Researchers used 2015 data from the National Health Interview Survey on 19,000 adults to estimate the burden of low back pain among U.S. workers, as well as whether the pain was related to work or had an effect on workers' abilities to perform. Results were published May 14 by Annals of Internal Medicine.
The three-month prevalence of any low back pain among U.S. workers was approximately 26.4%, which the researchers calculated to be almost 40 million workers. Overall prevalence was 8.1% for frequent and severe low back pain and 5.6% for work-related low back pain.
The prevalence of any low back pain was lowest among workers employed in computer and mathematical occupations, while the prevalence of overall and work-related low back pain was highest in construction and extraction occupations. Low back pain was most frequent and severe in building jobs, as well as grounds cleaning and maintenance occupations. Workers who reported frequent exertion or standing were more likely than those who did not to report any kind of back pain.

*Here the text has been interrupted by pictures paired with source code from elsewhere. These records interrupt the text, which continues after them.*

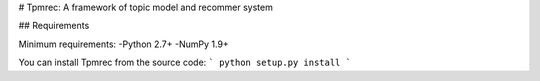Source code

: # Tpmrec: A framework of topic model and recommer system

## Requirements

Minimum requirements:
-Python 2.7+
-NumPy 1.9+

You can install Tpmrec from the source code:
```
python setup.py install
```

Among all patients with any low back pain, 21.4% reported being told by a health professional that their pain was probably work-related. Among patients with frequent and severe low back pain, that percentage was 23.7%. However, most workers with low back pain did not recall ever discussing whether their pain was work-related with a health professional.
Low back pain had affected many current workers' ability to work, the researchers reported. Overall, 6.0% of current workers with any low back pain, 10.2% of those with frequent and severe low back pain, and 18.4% of those with work-related low back pain had ever filed a workers' compensation claim. Regardless of cause, 16.9% of workers with any low back pain and 19.0% of those with frequent and severe low back pain missed at least one full day of work in the past three months because of low back pain. Furthermore, 6.1% of workers with any low back pain and 10.7% of those with frequent and severe low back pain had stopped working, changed jobs, or made a major change in work activities in the past three months because of low back pain.
According to the researchers, the total occupational effect of low back pain in the population may be underestimated because of the short recall period in the survey and the exclusion of former workers, some of whom may have left the workforce because of work-related low back pain.
They wrote, “Low-back pain has been linked to both physical and psychosocial occupational factors in many studies. Diagnosing an occupational cause may improve the chances of a patient's recovery if an occupational exposure precipitating the pain can be reduced or eliminated and may allow the patient to apply for workers' compensation to cover medical costs and lost wages.”